■ How to complete this task: Go through the data and tally the lines that include "right". The reply is that number alone.

[Source records]

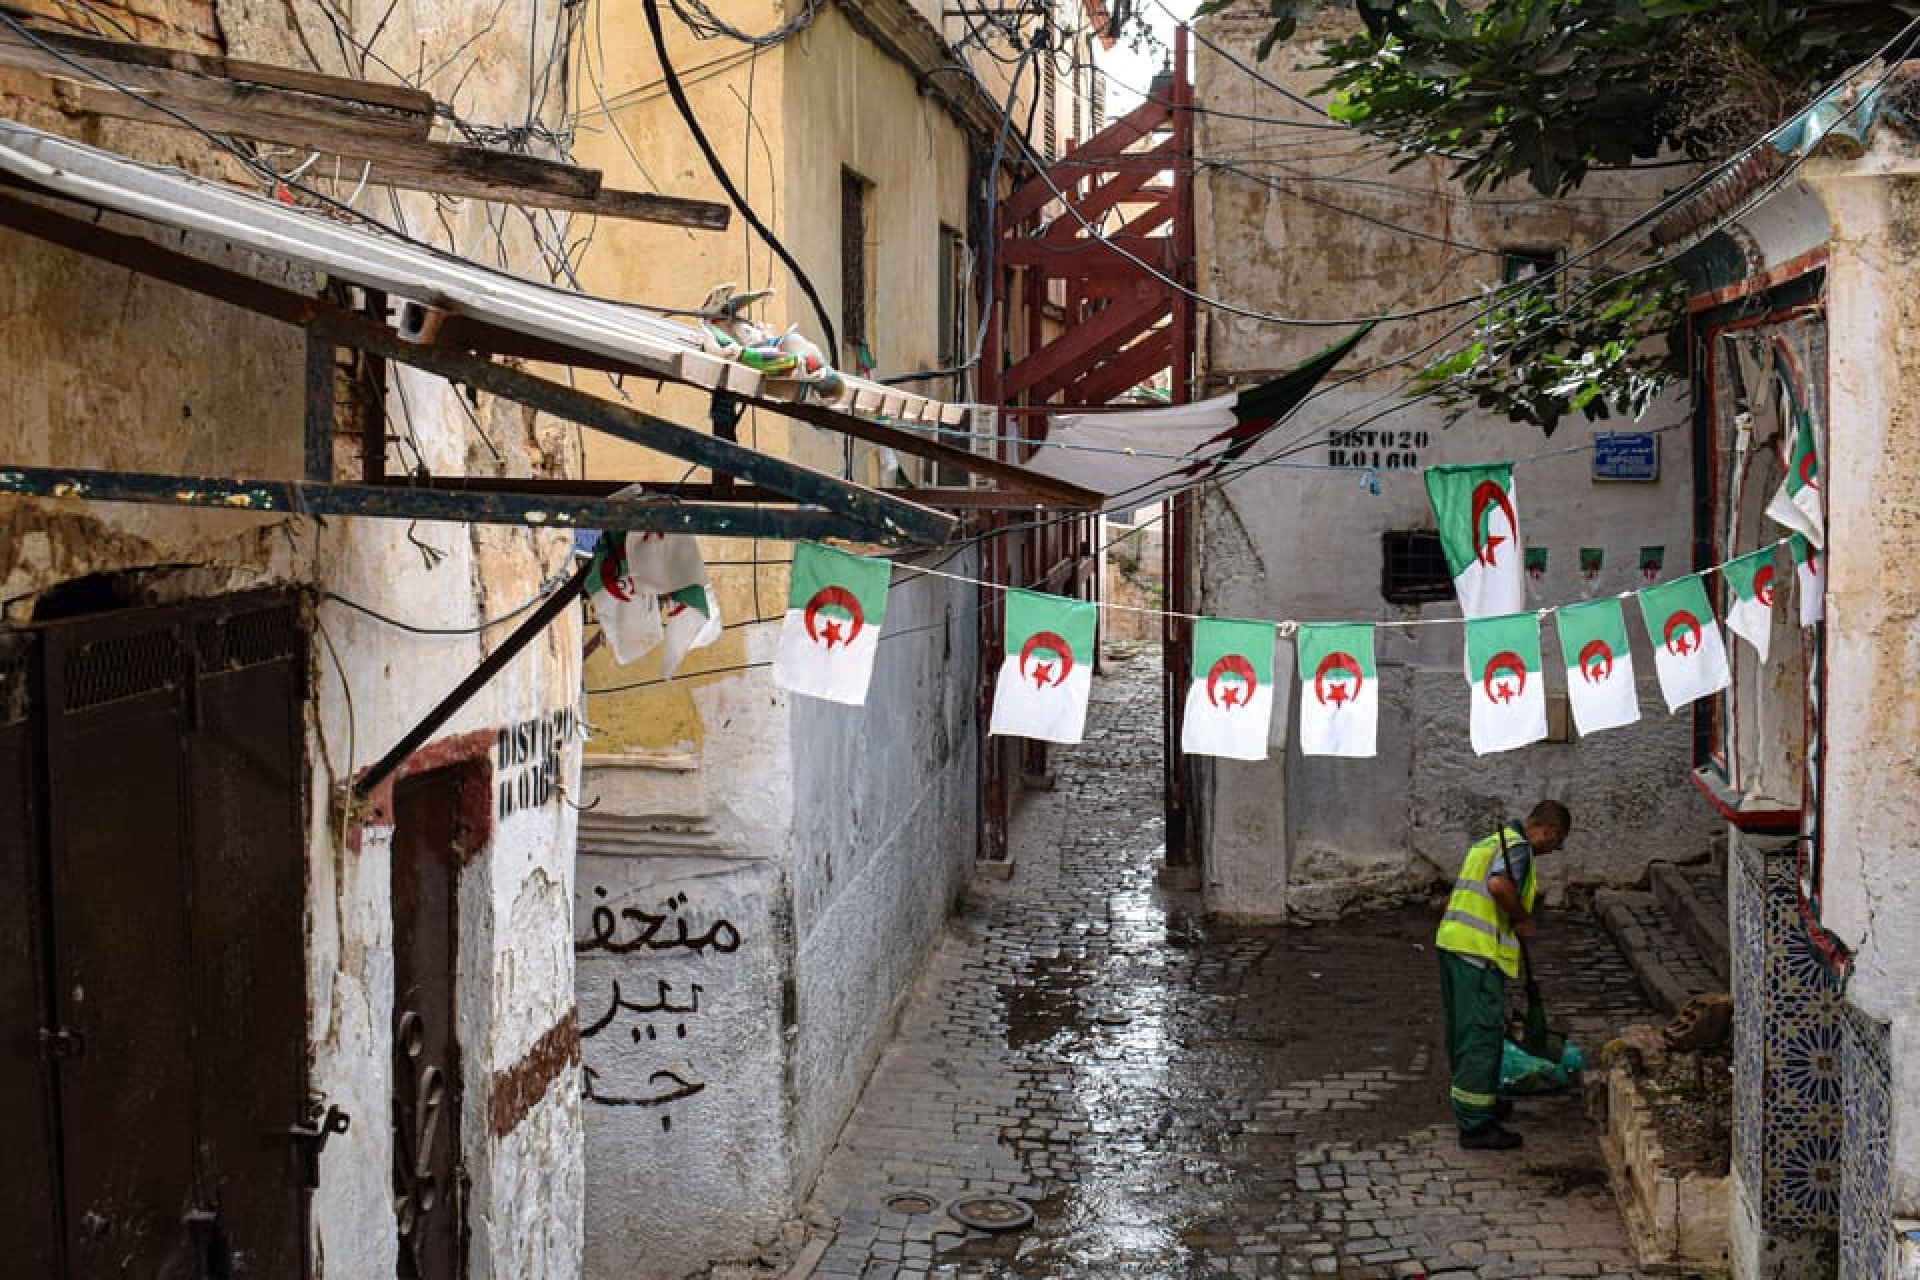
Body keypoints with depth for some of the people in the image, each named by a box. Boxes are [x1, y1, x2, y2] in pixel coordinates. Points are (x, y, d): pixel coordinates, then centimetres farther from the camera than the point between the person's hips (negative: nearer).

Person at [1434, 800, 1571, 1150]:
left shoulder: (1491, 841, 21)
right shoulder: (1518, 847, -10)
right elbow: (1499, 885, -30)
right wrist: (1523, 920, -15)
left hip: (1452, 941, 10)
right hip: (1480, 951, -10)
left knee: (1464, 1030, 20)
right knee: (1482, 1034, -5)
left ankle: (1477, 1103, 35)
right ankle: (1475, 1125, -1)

■ The completed task: 6